Procrastinar es posponer algo que sabemos que deberíamos hacer. Lo curioso es que, incluso sabiendo que vamos a sentir culpa o estrés, igual lo hacemos. ¿Por qué?
Contrario a lo que se piensa, no es solo falta de voluntad. La procrastinación muchas veces tiene que ver con emociones: miedo al fracaso, ansiedad, inseguridad o incluso aburrimiento.

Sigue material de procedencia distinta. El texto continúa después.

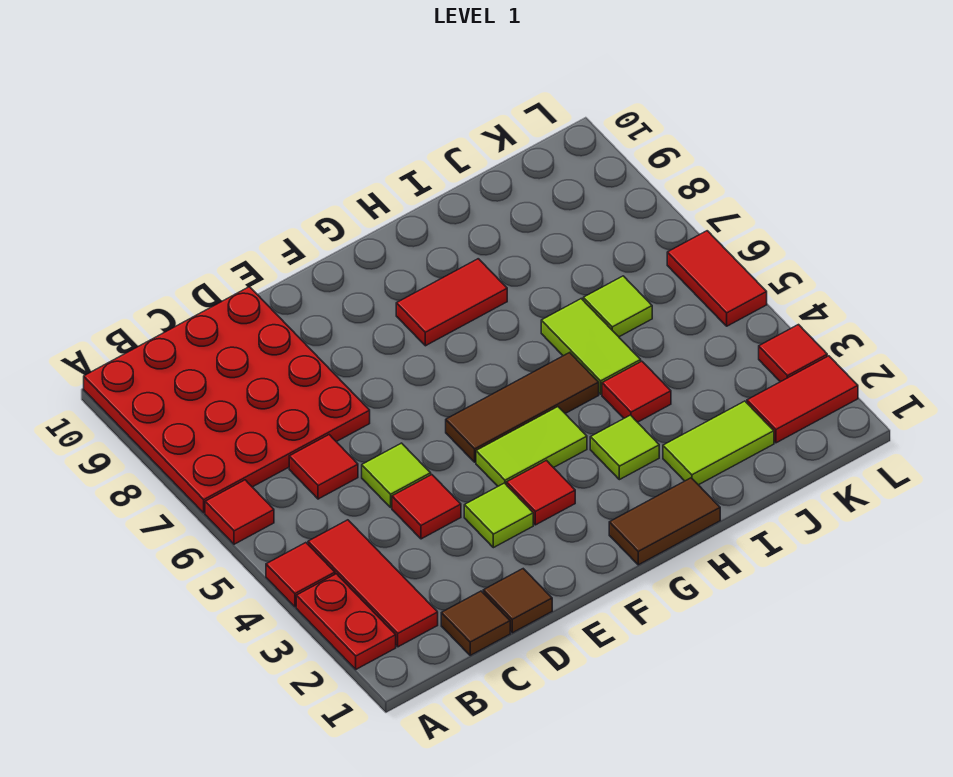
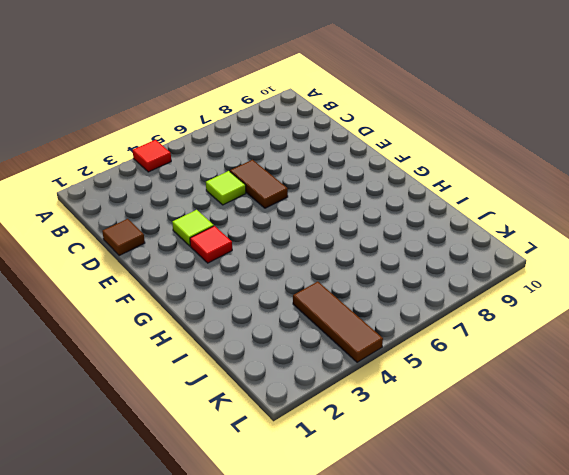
brown tile D6:E6 level 1 -> brown tile G1:H1 level 1
brown tile J4:L4 level 1 -> brown tile F5:H5 level 1
none -> red plate A2:A3 level 1
none -> red tile A6 level 1
none -> red plate A7:D10 level 1

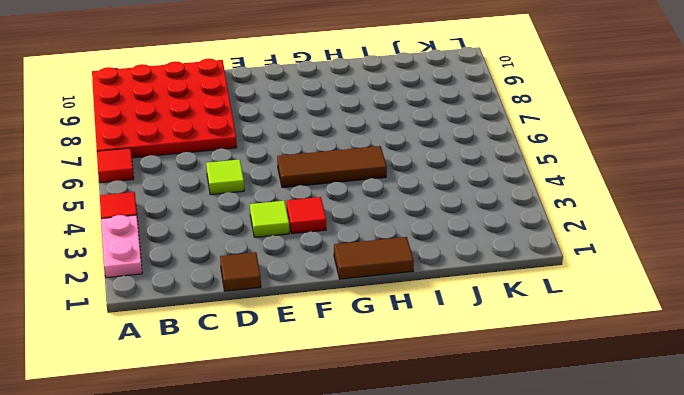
pink plate A2:A3 level 1 -> red plate A2:A3 level 1
none -> red tile B2:B4 level 1
none -> brown tile C1 level 1
none -> red tile C6 level 1

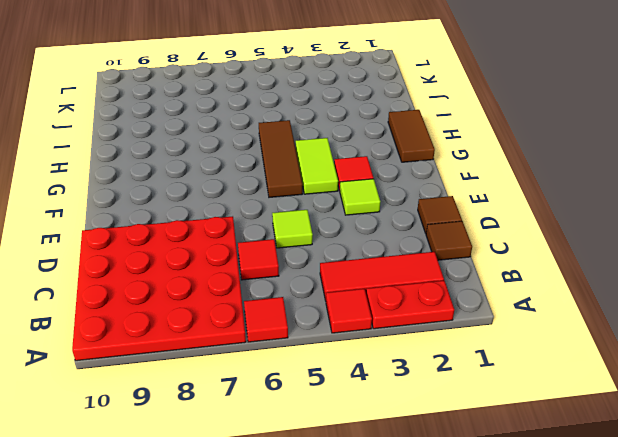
none -> red tile D4 level 1
none -> red tile G8:H8 level 1
none -> lime tile H3 level 1

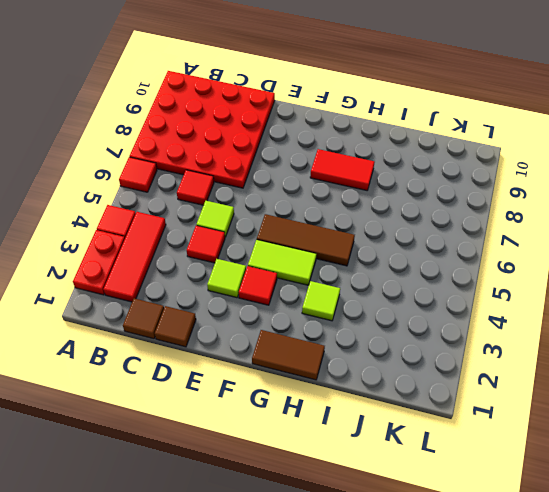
none -> lime tile I2:J2 level 1
none -> red tile I4 level 1
none -> lime tile I5:I6 level 1

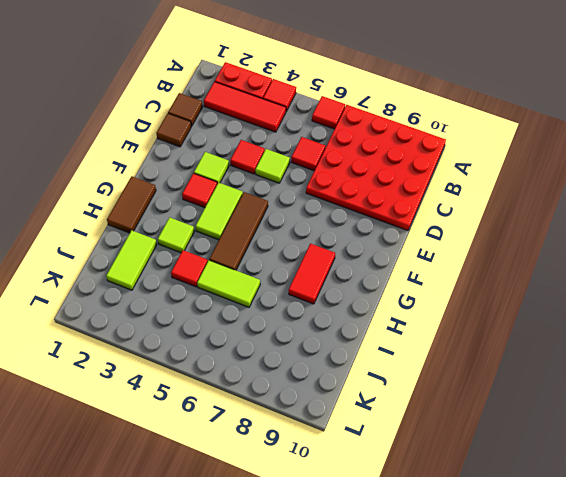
none -> lime tile J6 level 1
none -> red tile K2:L2 level 1
none -> red tile L3 level 1

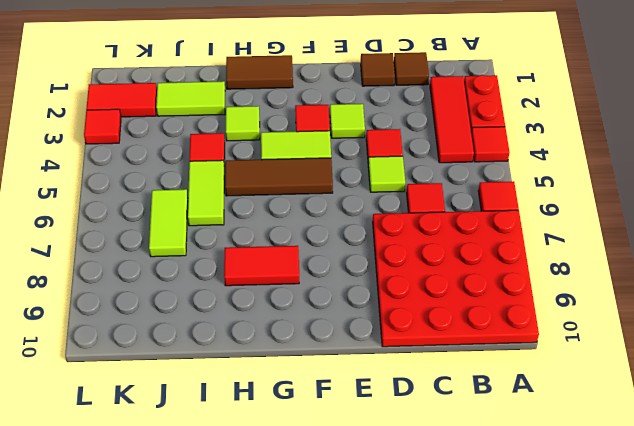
lime tile J6:J7 level 1 -> lime tile J6 level 1
none -> red tile L5:L6 level 1

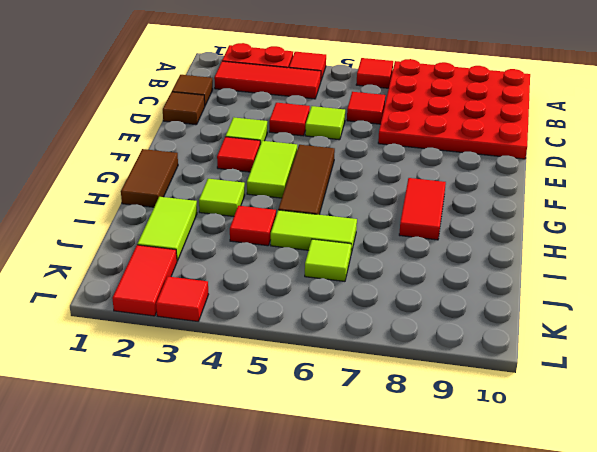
none -> red tile L5:L6 level 1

Entonces, el cerebro elige evitar el malestar inmediato.
En lugar de hacer la tarea difícil, nos volcamos a actividades más gratificantes en el corto plazo: redes sociales, series, limpiar, dormir… cualquier cosa que distraiga del problema principal.
Pero eso no resuelve nada. A largo plazo, la tarea sigue ahí, y encima se acumula la culpa. Es un ciclo: evitamos para no sentirnos mal, pero después nos sentimos peor.
Una forma de combatirla es dividir las tareas grandes en partes pequeñas, usar temporizadores para mantener el foco (como la técnica Pomodoro) y premiarnos por los avances, por mínimos que sean.
Procrastinar no es una falla moral. Es una forma ineficiente de regular emociones. Entender eso es el primer paso para romper el ciclo y recuperar el control sobre nuestro tiempo y energía.